Exercise goal:
The whole listing that follows is to be restated word for word, images excluded.

Supplied data:

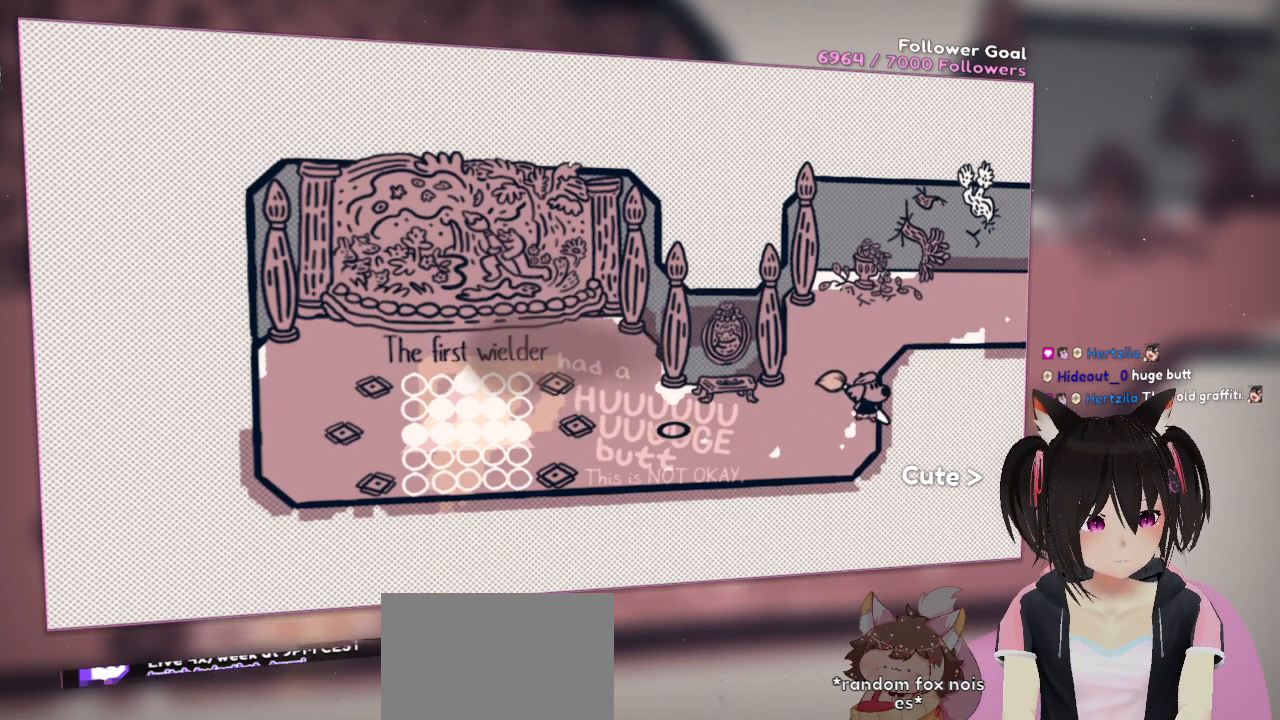
{"buttons": [], "left_stick": "center", "right_stick": "center", "events": [[183, "left_stick", "center"]]}
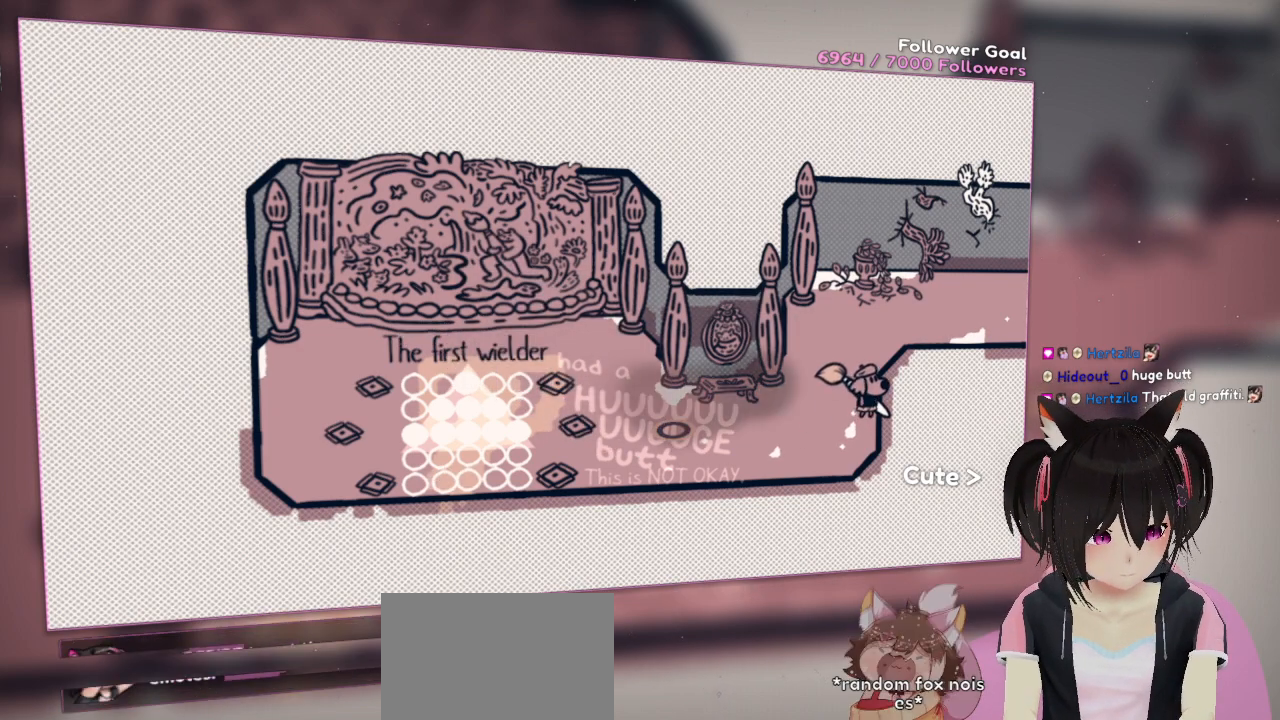
{"buttons": [], "left_stick": "center", "right_stick": "right", "events": [[283, "right_stick", "right"]]}
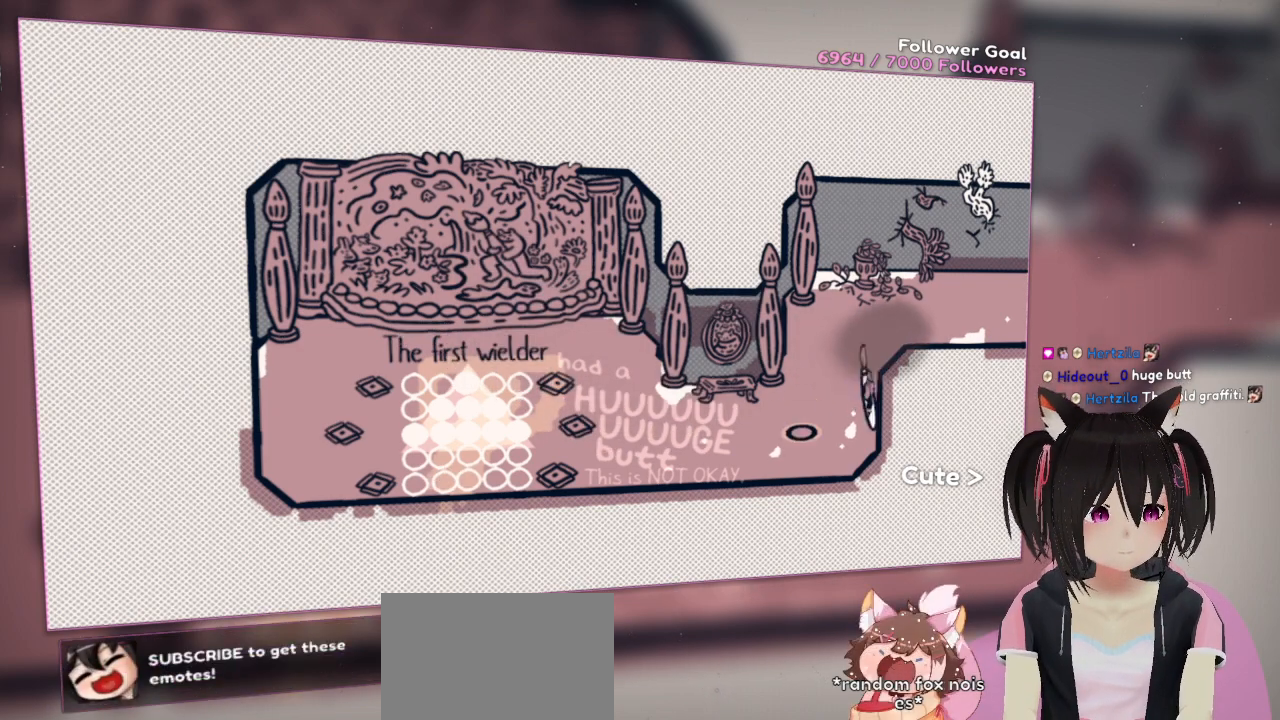
{"buttons": [], "left_stick": "center", "right_stick": "up-left", "events": [[83, "left_stick", "up-left"], [83, "right_stick", "up"], [333, "left_stick", "center"], [350, "right_stick", "up-left"]]}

Result of this exercise:
{"buttons": [], "left_stick": "center", "right_stick": "center", "events": [[183, "left_stick", "center"]]}
{"buttons": [], "left_stick": "center", "right_stick": "right", "events": [[283, "right_stick", "right"]]}
{"buttons": [], "left_stick": "center", "right_stick": "up-left", "events": [[83, "left_stick", "up-left"], [83, "right_stick", "up"], [333, "left_stick", "center"], [350, "right_stick", "up-left"]]}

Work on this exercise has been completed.